[GIVEN DATA — start]

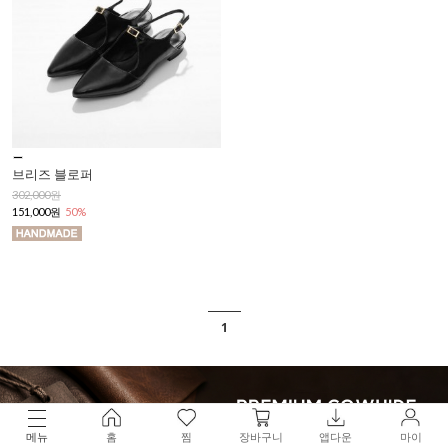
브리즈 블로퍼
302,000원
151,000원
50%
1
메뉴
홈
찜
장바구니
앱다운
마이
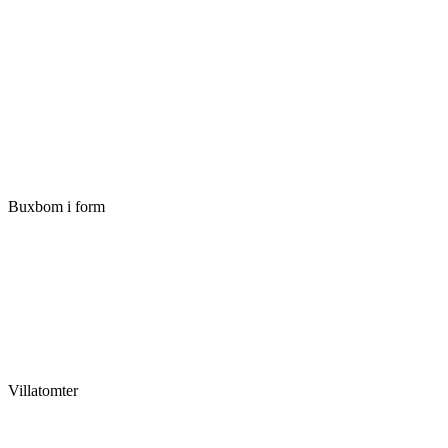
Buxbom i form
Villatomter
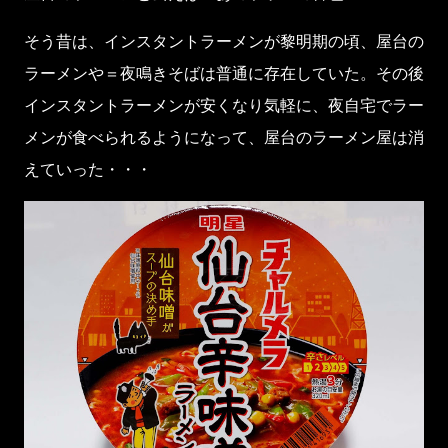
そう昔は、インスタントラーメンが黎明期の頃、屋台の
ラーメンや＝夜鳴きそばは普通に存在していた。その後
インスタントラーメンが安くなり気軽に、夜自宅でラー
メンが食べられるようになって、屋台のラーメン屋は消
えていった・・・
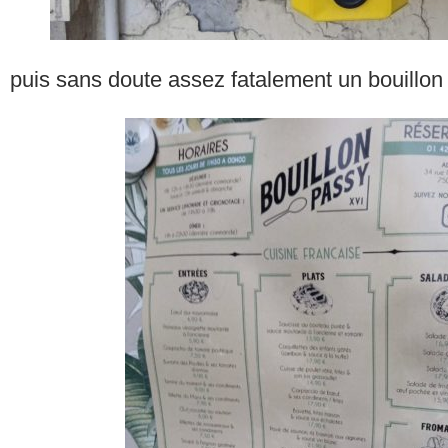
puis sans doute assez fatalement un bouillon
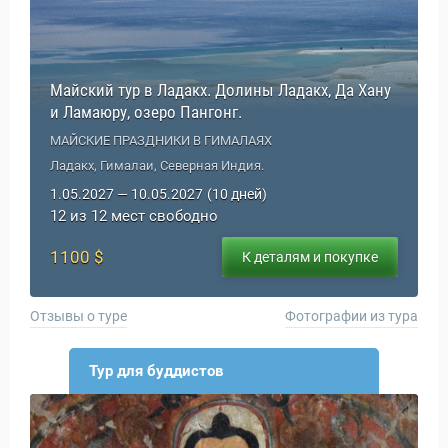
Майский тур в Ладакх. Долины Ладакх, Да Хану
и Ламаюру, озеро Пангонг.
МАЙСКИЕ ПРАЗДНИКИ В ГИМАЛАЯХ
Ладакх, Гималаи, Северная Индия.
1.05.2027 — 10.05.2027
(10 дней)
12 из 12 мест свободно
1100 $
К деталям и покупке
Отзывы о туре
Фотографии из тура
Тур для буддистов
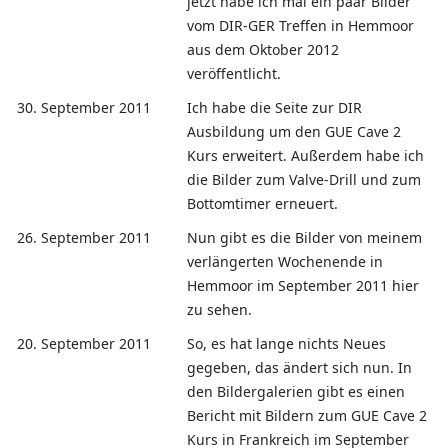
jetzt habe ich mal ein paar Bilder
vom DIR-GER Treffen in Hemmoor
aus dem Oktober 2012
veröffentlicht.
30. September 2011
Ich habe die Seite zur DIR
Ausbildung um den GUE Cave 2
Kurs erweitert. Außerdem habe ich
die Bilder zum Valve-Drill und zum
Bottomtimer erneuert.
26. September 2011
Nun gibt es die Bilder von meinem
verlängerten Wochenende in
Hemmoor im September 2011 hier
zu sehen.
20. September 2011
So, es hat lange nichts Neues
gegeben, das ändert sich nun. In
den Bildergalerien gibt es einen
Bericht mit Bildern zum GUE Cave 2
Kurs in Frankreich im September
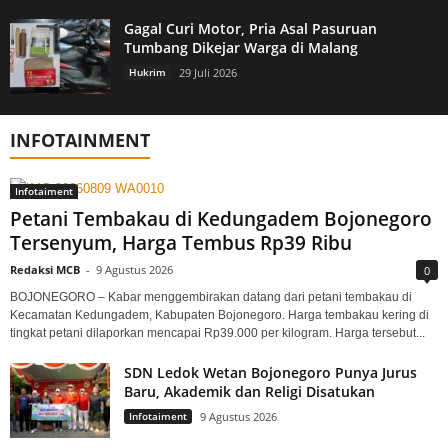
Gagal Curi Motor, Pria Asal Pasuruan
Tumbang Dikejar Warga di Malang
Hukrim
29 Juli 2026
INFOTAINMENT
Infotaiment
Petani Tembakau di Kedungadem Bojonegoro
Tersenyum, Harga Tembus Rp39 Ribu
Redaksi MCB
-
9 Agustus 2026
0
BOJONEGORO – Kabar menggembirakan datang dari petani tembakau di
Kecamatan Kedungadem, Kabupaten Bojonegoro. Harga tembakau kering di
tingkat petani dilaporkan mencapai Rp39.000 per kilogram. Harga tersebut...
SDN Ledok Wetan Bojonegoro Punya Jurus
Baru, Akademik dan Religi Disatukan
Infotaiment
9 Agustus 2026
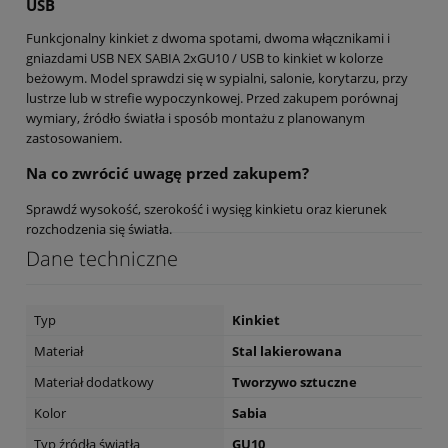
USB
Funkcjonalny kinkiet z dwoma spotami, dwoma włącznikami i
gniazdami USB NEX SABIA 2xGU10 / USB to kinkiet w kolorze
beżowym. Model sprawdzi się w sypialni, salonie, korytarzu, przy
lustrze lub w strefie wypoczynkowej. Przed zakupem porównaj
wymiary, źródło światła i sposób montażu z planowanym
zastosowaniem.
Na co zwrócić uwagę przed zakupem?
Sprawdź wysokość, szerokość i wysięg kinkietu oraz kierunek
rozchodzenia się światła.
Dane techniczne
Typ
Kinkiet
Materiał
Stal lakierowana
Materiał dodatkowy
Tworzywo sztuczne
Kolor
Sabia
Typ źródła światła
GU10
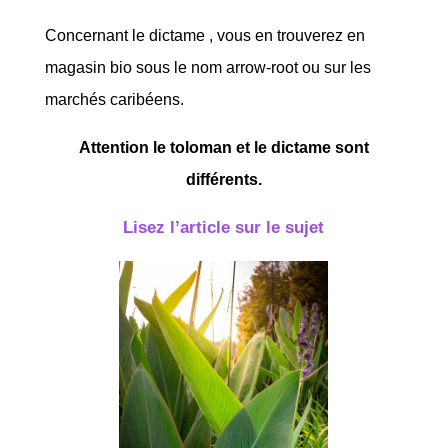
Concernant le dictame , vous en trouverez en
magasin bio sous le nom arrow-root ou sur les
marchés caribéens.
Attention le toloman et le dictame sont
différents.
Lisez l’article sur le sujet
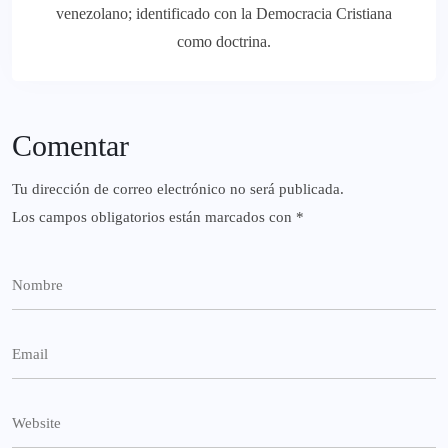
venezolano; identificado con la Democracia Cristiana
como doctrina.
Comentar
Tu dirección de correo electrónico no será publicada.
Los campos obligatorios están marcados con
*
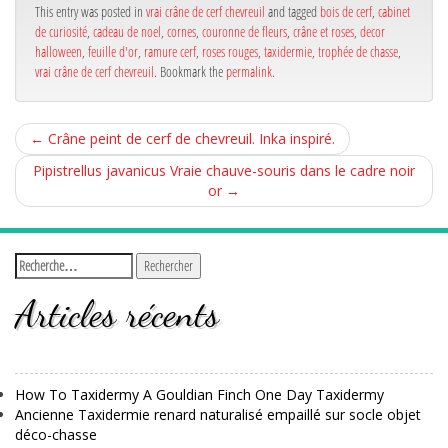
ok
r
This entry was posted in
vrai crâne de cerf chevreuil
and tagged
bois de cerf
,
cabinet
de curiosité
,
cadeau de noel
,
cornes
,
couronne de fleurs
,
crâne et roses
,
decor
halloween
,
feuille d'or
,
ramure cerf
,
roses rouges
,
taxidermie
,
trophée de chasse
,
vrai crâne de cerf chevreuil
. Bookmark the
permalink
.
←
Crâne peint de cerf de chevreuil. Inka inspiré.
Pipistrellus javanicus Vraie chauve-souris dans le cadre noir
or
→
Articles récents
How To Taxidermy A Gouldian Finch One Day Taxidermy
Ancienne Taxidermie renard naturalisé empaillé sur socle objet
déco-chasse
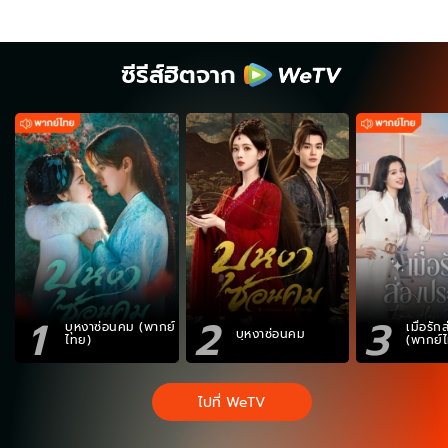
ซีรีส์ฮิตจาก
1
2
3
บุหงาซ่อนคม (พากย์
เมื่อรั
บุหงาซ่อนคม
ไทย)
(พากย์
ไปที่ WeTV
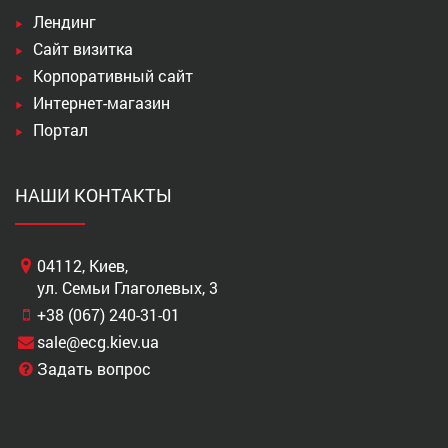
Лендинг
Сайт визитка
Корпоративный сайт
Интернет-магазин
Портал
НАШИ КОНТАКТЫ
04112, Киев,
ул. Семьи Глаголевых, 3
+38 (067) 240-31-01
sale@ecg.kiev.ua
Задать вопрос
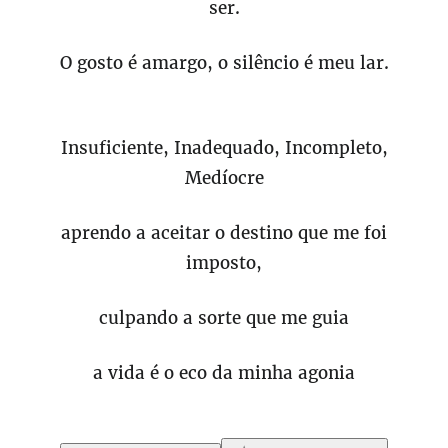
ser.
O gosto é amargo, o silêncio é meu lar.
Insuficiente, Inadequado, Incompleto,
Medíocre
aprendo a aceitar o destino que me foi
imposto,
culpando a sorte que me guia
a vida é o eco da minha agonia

[GIVEN DATA — finish]

> _ACTIVITY_
Only a number belongs in the answer: state how many lines of the entries above hold "światła".

> _WRITTEN RESPONSE_
3